5A force controlled nip

5A – Force Control Nip Variations

Force-controlled nip rollers or winding nip magnitude is too high, too low, or zero.

Problems with nip loads or pressures too high:

  • Creates roller, core, or winding roll deflection and associated problems
  • Rubber coverings wear more quickly, overheat, or come apart.
  • Product will be overly compressed and may be permanently damaged.
  • Web may break.
  • Rolls may wind too tight, forming hard roll defects.

Problems with nip loads or pressures too low:

  • Drive point slips with small tension differential.
  • Drive point air lubricates and slips.
  • Laminating forms low bond strength between laminate layers.
  • Laminate will have air bubbles.
  • Wound rolls will have air entrainment problems.
  • Embossing and microreplication process will not reach intended feature depth or height.
  • Product density is not changed enough.
  • Roll fails to wind tight enough, forming soft roll defects.
  • Nip winding forms slackness ahead of nip point, potentially forming accumulation wrinkles.
  • Calculate the load created by roller assembly effective weight, counter weights (if used), and pneumatic (or hydraulic) loads.
  • Adjust supply pressure to determine minimal pressure required to open and close the nip.
  • Measure pressure-dependent product properties.
  • Monitor roller wear, re-grinding, and re-covering rates.
  • Calibrate nip load with force gauge.
  • Calculate roll weight vs final roll size and nipping geometry.
  • Check geometry of nipping roller closing direction aligns to fixed roller rotational axis.
5B gap controlled nip

5B – Gap Control Nip Variations

Position-controlled nip roller forces are too high, too low, or zero.

Problems with nip loads or pressures too high:

  • Creates roller, core, or winding roll deflection and associated problems
  • Rubber coverings wear more quickly, overheat, or fall off roller core.
  • Product will be overly compressed
  • Web may break.
  • Rolls may wind too tight, forming hard roll defects.
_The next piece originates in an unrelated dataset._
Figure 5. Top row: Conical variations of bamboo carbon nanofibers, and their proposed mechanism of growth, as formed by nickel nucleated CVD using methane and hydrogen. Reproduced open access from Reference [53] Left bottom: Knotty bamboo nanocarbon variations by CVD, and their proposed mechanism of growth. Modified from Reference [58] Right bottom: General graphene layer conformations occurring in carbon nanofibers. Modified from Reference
Problems with nip loads or pressures too low:

  • Drive point slips with small tension differential.
  • Drive point air lubricates and slips.
  • Laminating forms low bond strength between laminate layers.
  • Laminate will have air bubbles.
  • Wound rolls will have air entrainment problems.
  • Embossing and microreplication process will not reach intended feature depth or height.
  • Product density is not changed enough.
  • Roll fails to wind tight enough, forming soft roll defects.
  • Nip winding forms slackness ahead of nip point, potentially forming accumulation wrinkles.
  • Calculate load, force, or pressure from rubber compression model.
  • Use dial indicator or LVDT to calibrate the “zero” / minimal contact and measure the difference between zero position and controlled nip gapped or indented position.
  • Ensure position-controlling stops are equal on both sides of nipped process.
  • Check to ensure closed nipping roller reaches and stays on gap controlling stops.
  • Measure the force to contact with gap controlling stops.
5C4 nip winder bounce

5C – Nip Load Transients

The force or pressure created by nipping rollers (or nipping against a winding roll) varies with time or process events and creates problems from being too high or too low.
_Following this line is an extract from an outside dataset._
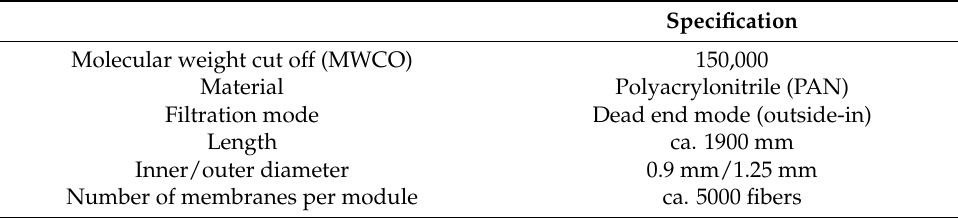
Table 2. Specifications of the hollow fiber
  • Nip-controlled product properties will have MD variations
  • Drive points may have intermittent slip if the low nip load is insufficient to maintain the desired tension differential.
  • High and low nip load problems occurring over time. See Problems of Force-Loaded Nip Variations.
  • In nipped processes, nip transients may be measurable in product properties, such as bar marks or thickness variations.
  • Short of bouncing open and closed, it may be difficult to measure nip load transients in nips at drive points.
5D3 nip deflection pressure smile

5D – CD Nip Load Variations

The web tension distribution varies cross machine (or crossweb) direction (CD) from operator to drive side of the web.

  • Pressure-dependent product properties will have CD variations.
  • Web will have CD shift, bending or converging and wrinkling.
  • At drive points with larger tension differentials, the web will slip through in low nip load lanes and not in high load lanes, shearing, shifting, and wrinkling the web.
  • Both high and low variations will occur across the nip width. See Problems Force-Controlled Nipping Too High or Too Low.
  • Check to see if a bright light can be viewed all along the CD length of the ‘closed’ nip’s contact zone.
  • Sample and measure product pressure-dependent properties vs width.
  • Measure nip MD footprint length vs width by any of several methods.
  • Measure pressure vs MD and CD position with electronic pressure mapping system.
  • Install load cells to measure and confirm the forces of pressurized cylinders.